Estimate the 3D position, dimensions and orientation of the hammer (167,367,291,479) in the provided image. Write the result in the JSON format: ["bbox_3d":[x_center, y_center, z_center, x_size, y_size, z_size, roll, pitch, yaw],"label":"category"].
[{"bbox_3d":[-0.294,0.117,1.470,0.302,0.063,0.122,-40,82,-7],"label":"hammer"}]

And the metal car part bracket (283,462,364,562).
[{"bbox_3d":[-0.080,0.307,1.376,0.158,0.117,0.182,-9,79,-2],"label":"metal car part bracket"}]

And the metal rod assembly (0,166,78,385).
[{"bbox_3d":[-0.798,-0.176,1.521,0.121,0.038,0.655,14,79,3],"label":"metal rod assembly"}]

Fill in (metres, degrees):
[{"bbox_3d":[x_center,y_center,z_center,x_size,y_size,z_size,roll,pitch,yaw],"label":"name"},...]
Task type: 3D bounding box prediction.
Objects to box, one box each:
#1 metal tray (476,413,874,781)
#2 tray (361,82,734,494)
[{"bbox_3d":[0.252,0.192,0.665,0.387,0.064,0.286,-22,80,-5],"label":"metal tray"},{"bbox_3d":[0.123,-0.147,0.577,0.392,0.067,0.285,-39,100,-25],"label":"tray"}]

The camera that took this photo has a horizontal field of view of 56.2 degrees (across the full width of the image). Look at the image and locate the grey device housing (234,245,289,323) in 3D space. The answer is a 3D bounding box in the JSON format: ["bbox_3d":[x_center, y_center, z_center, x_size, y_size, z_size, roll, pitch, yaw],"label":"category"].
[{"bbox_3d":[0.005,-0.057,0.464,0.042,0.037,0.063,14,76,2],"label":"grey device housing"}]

# # # #

● The problem
All of the data above should be output exactly.

● Result of the exercise
Estimate the 3D position, dimensions and orientation of the hammer (167,367,291,479) in the provided image. Write the result in the JSON format: ["bbox_3d":[x_center, y_center, z_center, x_size, y_size, z_size, roll, pitch, yaw],"label":"category"].
[{"bbox_3d":[-0.294,0.117,1.470,0.302,0.063,0.122,-40,82,-7],"label":"hammer"}]

And the metal car part bracket (283,462,364,562).
[{"bbox_3d":[-0.080,0.307,1.376,0.158,0.117,0.182,-9,79,-2],"label":"metal car part bracket"}]

And the metal rod assembly (0,166,78,385).
[{"bbox_3d":[-0.798,-0.176,1.521,0.121,0.038,0.655,14,79,3],"label":"metal rod assembly"}]

Fill in (metres, degrees):
[{"bbox_3d":[x_center,y_center,z_center,x_size,y_size,z_size,roll,pitch,yaw],"label":"name"},...]
Task type: 3D bounding box prediction.
Objects to box, one box each:
#1 metal tray (476,413,874,781)
#2 tray (361,82,734,494)
[{"bbox_3d":[0.252,0.192,0.665,0.387,0.064,0.286,-22,80,-5],"label":"metal tray"},{"bbox_3d":[0.123,-0.147,0.577,0.392,0.067,0.285,-39,100,-25],"label":"tray"}]

The camera that took this photo has a horizontal field of view of 56.2 degrees (across the full width of the image). Look at the image and locate the grey device housing (234,245,289,323) in 3D space. The answer is a 3D bounding box in the JSON format: ["bbox_3d":[x_center, y_center, z_center, x_size, y_size, z_size, roll, pitch, yaw],"label":"category"].
[{"bbox_3d":[0.005,-0.057,0.464,0.042,0.037,0.063,14,76,2],"label":"grey device housing"}]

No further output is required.